I have a really large matrix that won't simply fit into memory. The matrix i have to work with has 483798149136
elements, this means 483 billions of floating point numbers.
The approach i was thinking about was to split this huge matrix somehow in different submatrices that fit into memory, perform pooling operations on these submatrices, and later join them all back to rebuild the original matrix which will hopefully fit into memory after all the pooling operations.
Please correct me if i'm wrong, this approach was just an idea i came out with, how good or bad it is, i dont know. If you have any better alternative ideas i'm open to any suggestions.
The code to reproduce this matrix would be:
a = np.arange(695556).reshape(834,834)
np.meshgrid(a,a)
I have been reading this post and this post, among other ones in this same site but none of them provides a true solution to these kind of problems, they just give vague suggestions.
My questions now are:
Is my splitting and pooling approach feasable or are there any other better ways of doing this?
How (in code terms) could i split this matrix into pieces (like windows or multidimensional kernels) and rebuild it up again later
Is there some way to process a matrix in chunks in numpy to perform operations with the matrix latyer, like multiplication, addition, etc...
Is there a specific package in Python that helps dealing with this kind of matrix problems
EDIT
Since some users are asking me about the goal of this whole operation, i'll provide some info:
I'm working on a some 3d printing project. In the process there is a laser beam that melts metal powder to create complex metal pieces. In this pieces there are layers, and the laser melts the metal layer by layer.
I have 3 csv files, each one containing a matrix of 834 x 834. The first matrix contain the coordinates values of the X axis when laser beam is going through powder bed and melting the metal, the second matrix is the same for the Y axis, and the third matrix represents the time the laser stands melting in the same pixel point. The values are expressed in seconds.

Given information:
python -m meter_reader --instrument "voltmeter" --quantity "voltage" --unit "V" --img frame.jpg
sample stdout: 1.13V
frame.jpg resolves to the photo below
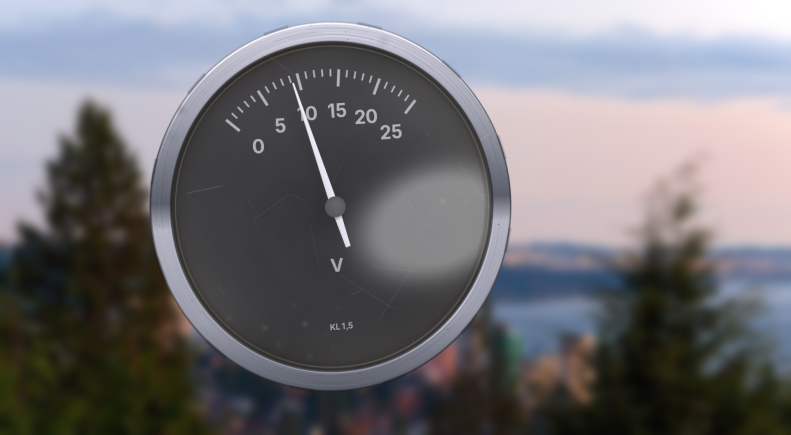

Directions:
**A.** In the forum post about the oversized matrix, list each of the three 834 x 834 matrices held in the CSV files and what each one records.
**B.** Write the next part of the forum post about the oversized matrix, picking up after its final sentence.
The data has nothing to do with what is asked here.

Task responses:
**A.**
- First matrix: the X-axis coordinate values as the laser beam goes through the powder bed melting the metal.
- Second matrix: the same values for the Y axis.
- Third matrix: the time the laser stays melting at the same pixel point, expressed in seconds.

**B.**
So i have the coordinates of the laser passing through the X and Y axes, and the time it takes to melt each point.
This matrices come out from images of the sections of each manufactured piece.
The issue is that the temperature in a certain pixel and the time the laser stands at that pixel can have an influence over the n pixel when the laser gets there. So i want to create a distance matrix that tells me how different or similar in terms of euclidean distance are each pixel of the image to each other.
This is why if i have for instance 2 834 x 834 matrices i need to create a matrix of 695556 x 695556 with the distances between every single point in the matrix to each other. And this is why is so huge and will not fit into memory.
I don't know if i gave too much information, or if my explanations are messy. You can ask whatever you need and i'll try to clarify it, but the main point is that i need to create this huge distance matrix in ordr to know the mathematical distances between pixels and then get to know the relation between what's happening in a certain point of the piece when printing it and what it needs to happen in other points to avoid manufacturing defects.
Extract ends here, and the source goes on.